Aa maréchal Murat, gouverneur de Paris.
On m’assure que l’adjudant réformé Schuck porte le ruban de la Légion d’honneur. Faites vérifier le fait et sachez si cet adjudant a le droit de le porter.
(Brotonne)
A M. Gaudin
Monsieur Gandin, Ministre des finances, je désirerais que, dans les quatre départements réunis, ainsi que dans la Belgique, les places de percepteurs, de receveurs particuliers des communes, et toutes les places quelconques de la régie des droits réunis, soient données à des habitants du pays. Je n’admets aucune exception, et je ne pourrais qu’être très-mécontent si ces dispositions n’étaient pas suivies. Mon intention est de faire désormais pour la Belgique et les départements du Rhin la même opération que j’ai déjà faite pour le Piémont. Faites faire le relevé des places de directeurs, inspecteurs et contrôleurs de l’enregistrement natifs de la Belgique. Il faudrait donner à ces départements leur quote-part de places. Ces pays ne peuvent devenir entièrement français que par les soins du ministre des finances, qui, ayant à sa nomination un grand nombre de places, est à même de les faire jouir des bienfaits du Gouvernement. La même observation s’applique aux postes et aux directions des contributions directes. Je désire aussi connaître quel est le premier échelon des places dans l’enregistrement, les postes, les douanes, les contributions directes et les droits réunis, et quel est l’état actuel de ces premiers échelons.

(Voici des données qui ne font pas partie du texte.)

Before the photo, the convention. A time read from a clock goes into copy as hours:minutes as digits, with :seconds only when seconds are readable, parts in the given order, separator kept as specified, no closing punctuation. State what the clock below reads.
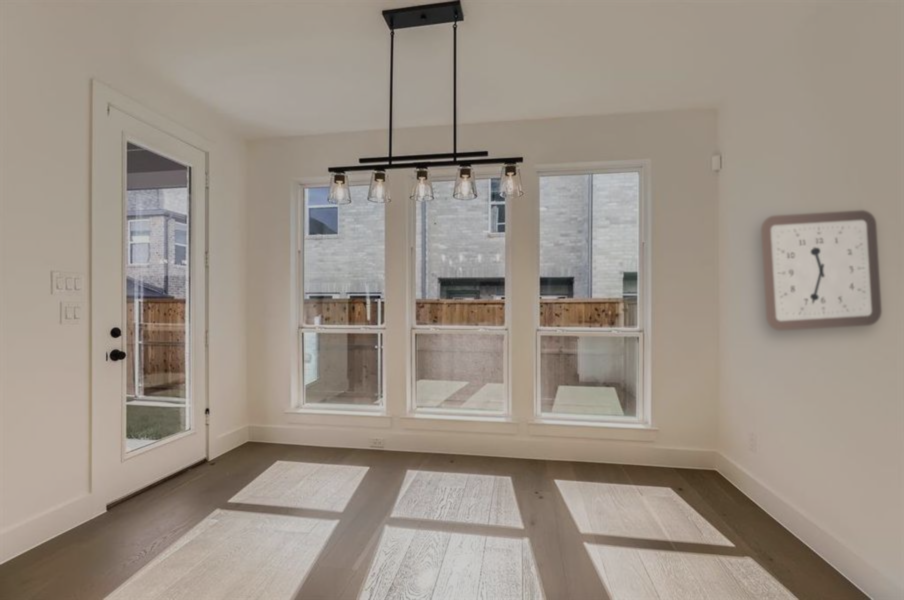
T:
11:33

Des plaintes m’ont été portées par la municipalité de Mons contre le directeur de l’octroi de cette ville; ôtez-le et nommez un homme dont la probité soit moins suspecte.
A M. Fouché
Monsieur Fouché, Ministre de la police générale, ce que le bulletin du 18 fructidor dit de Lajolais montre assez la facilité qu’on aurait d’en tirer parti pour avoir au net une espèce de confession. Ne perdez pas de vue l’affaire de Gogué de la Vendée. Si tout ce qu’il y a dans le bulletin se vérifie, il faut le traduire à une commission militaire et le faire fusiller. Les chefs des chouans ont besoin d’être contenus par des remèdes vifs. M. d’Andigné, que j’ai pris à Malte, où il était chevalier et que j’ai emmené en Égypte, y a perdu une jambe. Le ministre de la guerre l’avait placé à Versailles; il était mal là; j’ai ordonné qu’on l’envoyât vers les Pyrénées; sachez ce qu’il en est. Il est frère de celui qui s’est échappé de Besançon. C’est un fort bon homme, mais il est, comme de raison, attaché à son frère. Les bureaux de la guerre ne sentent pas la conséquence de mes ordres; c’est à vous à y veiller.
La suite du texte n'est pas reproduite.